WORK INSTRUCTIONS
All lines of the material below that include the string "camera" are to be copied.
*** Block opens ***
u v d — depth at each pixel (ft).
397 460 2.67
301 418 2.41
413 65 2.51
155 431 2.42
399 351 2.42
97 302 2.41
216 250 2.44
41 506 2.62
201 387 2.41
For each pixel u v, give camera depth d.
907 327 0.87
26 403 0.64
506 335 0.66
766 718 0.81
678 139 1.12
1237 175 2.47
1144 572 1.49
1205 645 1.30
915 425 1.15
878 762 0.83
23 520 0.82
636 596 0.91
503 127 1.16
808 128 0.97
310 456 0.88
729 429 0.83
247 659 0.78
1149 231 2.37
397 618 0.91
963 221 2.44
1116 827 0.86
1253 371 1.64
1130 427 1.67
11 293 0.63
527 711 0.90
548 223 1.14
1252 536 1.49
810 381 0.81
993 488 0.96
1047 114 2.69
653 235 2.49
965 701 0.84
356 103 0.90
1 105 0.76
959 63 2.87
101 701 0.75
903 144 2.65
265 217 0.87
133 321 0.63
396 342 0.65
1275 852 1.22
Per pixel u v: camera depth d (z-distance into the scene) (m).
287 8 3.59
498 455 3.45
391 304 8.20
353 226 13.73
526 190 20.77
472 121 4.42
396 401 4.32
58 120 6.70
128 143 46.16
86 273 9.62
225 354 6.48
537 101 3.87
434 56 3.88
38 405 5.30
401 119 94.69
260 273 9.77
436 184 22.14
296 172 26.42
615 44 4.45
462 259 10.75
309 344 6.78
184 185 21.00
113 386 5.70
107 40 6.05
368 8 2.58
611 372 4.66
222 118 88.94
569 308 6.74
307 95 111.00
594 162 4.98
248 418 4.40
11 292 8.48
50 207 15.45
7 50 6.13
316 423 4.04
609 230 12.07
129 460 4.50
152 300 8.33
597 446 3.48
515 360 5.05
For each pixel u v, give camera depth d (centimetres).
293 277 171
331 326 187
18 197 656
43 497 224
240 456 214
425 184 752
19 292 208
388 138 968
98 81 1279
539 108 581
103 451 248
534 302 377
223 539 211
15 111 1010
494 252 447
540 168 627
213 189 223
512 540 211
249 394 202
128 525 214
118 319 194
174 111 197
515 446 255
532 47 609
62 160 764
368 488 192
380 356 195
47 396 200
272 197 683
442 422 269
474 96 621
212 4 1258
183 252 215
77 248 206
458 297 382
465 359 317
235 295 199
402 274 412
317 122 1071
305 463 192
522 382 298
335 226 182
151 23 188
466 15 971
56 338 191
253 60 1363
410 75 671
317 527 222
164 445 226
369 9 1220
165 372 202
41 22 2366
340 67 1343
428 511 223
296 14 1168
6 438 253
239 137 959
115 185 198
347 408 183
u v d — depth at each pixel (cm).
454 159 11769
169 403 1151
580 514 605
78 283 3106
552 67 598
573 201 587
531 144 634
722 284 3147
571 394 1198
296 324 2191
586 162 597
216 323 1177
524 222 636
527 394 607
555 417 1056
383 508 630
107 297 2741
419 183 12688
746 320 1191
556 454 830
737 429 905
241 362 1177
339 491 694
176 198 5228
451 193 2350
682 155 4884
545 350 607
*** Block closes ***
YOUR RESPONSE
For each pixel u v, give camera depth d.
Per pixel u v: camera depth d (z-distance into the scene) (m).
For each pixel u v, give camera depth d (centimetres).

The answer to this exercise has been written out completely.